While I try to hold my frustration at bay and wait for VMware support to get back to me to figure out what the h*** happened yesterday that has sent my vROPS 6.0.1 cluster down for the count on this now close to 24 hours.
A recap of what happened up to the point of realizing that the cluster was what I would call inconsistent. I spent most of the day yesterday cleaning up by removing a number of old unused VMs. Amongst those were a couple of turned of VMs that I did not think much of before deleting them.
About 1½ hours after deleting the last VMs I got an error in vROPS about one adapter instance not being able to collect information about the before mentioned powered off VMs. I looked in the environment information tab to see if they were still listed along with some of the others I had deleted. But no – they weren’t there. Hmm.
Then I thought they might still be listed in the license group I had defined. Went over to look and to my horror this was the first sign something was wrong – none of my licenses were in use?! Looking in the license groups view all my hosts were suddenly shown as unlicensed and my license group that normally has around 1800 members was empty. What? Editing the license group showed that the 1800 members including the hosts under unlicensed where listed as “Always include” so how come they weren’t licensed.
At this point I began suspecting that the cluster was entering a meta state of existence. So looking at the Cluster Management page I missed a critical piece of info at first but more on that later. Everything was up and running so I went to the Solutions menu with the intent of testing the connection to each vCenter server. But doing so caused an error that the currently selected collector node was not available? But the cluster just told me everything was up? So tried every one of the 4 nodes but none worked. Okay what do I do. I tried removing an adapter instance and add it again. Big mistake. Can’t readd it with the same name so had to make a new name for the same old vCenter..
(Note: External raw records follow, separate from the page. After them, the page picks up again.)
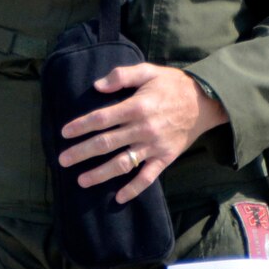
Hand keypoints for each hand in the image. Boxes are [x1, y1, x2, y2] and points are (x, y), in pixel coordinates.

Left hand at [57, 65, 227, 202]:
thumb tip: (97, 85)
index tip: (64, 133)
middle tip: (62, 160)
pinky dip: (134, 189)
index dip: (81, 126)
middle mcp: (142, 129)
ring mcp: (154, 146)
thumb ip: (122, 76)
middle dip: (82, 152)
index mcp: (136, 106)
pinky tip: (119, 197)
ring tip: (81, 181)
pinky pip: (148, 177)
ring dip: (101, 174)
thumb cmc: (172, 84)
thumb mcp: (148, 71)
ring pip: (123, 163)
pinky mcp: (165, 158)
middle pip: (106, 143)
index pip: (102, 118)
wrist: (205, 101)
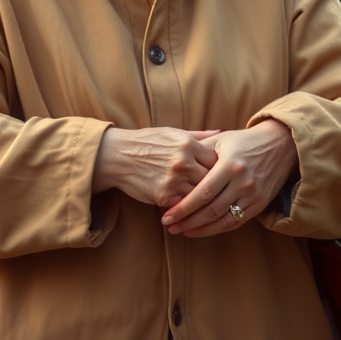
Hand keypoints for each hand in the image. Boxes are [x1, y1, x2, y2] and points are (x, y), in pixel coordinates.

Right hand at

That still not worked. Then I went back to the cluster management and decided to take one of the data nodes offline and the online again to see if that fixed. While waiting at “Loading” after initiating the power off I suddenly got an error saying it was unable to communicate with the data node. Then the page reloaded and the node was still online. Unsure what to do I stared at the screen only to suddenly see a message “Your sessions has expired” and then being booted back to login?
When logging back in I now only saw half of the environment. Because the old adapter that I had removed and readded under another name was not collecting. It just stated Failed.
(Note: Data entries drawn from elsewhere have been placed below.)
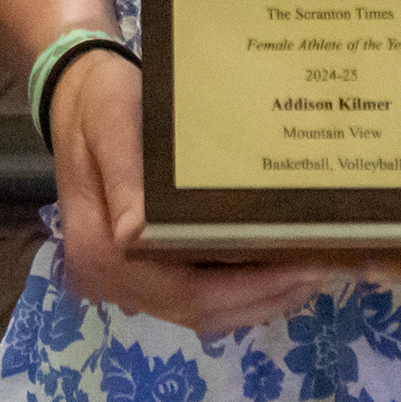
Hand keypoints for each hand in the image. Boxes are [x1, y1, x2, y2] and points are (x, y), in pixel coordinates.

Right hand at [46, 48, 329, 339]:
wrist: (76, 91)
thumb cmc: (100, 100)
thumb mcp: (112, 124)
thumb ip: (124, 178)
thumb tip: (133, 237)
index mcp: (99, 251)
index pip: (185, 292)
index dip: (247, 290)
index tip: (301, 268)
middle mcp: (109, 279)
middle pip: (200, 310)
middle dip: (264, 298)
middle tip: (323, 271)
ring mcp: (125, 280)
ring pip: (202, 310)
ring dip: (257, 300)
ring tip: (310, 274)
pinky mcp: (141, 268)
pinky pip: (196, 294)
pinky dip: (239, 291)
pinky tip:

I decided to take the car home from the office here. Was not sure what to do and need a few hours to get it at some distance. Back home I connected to the cluster again and looked at Cluster Management again. Then I spotted the (or “a” at least) problem.
Below is a screen print of what it normally looks like:
And here is what it looked like now:
Notice the slight problem that both HA nodes reported as being Master? That cannot be good. What to do other than power off the entire cluster and bring it online again.
About 30 minutes later the cluster was back online and I started to get alerts again. A lot of alerts. Even alerts that it had previously back in the Easter week had cancelled. But okay – monitoring is running again. So decided to leave it at that and pick it up this morning again.
Well still no dice – things were still not licensed. Damnit. So I opened a ticket with VMware. While uploading log bundles and waiting I tried different things to get it to work but nothing. Then suddenly my colleague says he can’t log into vRops with his vCenter credentials. What? I had been logged in as Admin while trying to fix this so hadn’t tested my vCenter account. But it did not work. Or atleast not when using user@doma.in notation. using DOMA\user it worked – atleast I could login and see everything from the adapter that I readded yesterday. Not the other one. What?
By this time a notification event popped up in vRops clicking it gave me “1. Error getting Alert resource”. What? Now pretty desperate I powered off the cluster again and then back on. This fixed the new error of not showing alerts. Atleast for 30 minutes. The suddenly some alerts showed this again.
Trying to login with vCenter credentials did not work at all now. This is escalating! Tried setting the login to a single vCenter instead of all vCenters. Okay so previously I had only been able to see the contents of the readded vCenter adapter so I tried the one I could not see anything from. DOMA\user worked and I could see the info from this. Success – I thought. Logging back out and trying it against the readded vCenter did not work with DOMA\user but user@doma.in worked? But when inspecting the environment I was seeing the data from the other vCenter? What?
Right now I am uploading even more logs to VMware. I will update this when I figure out what the h*** went wrong here.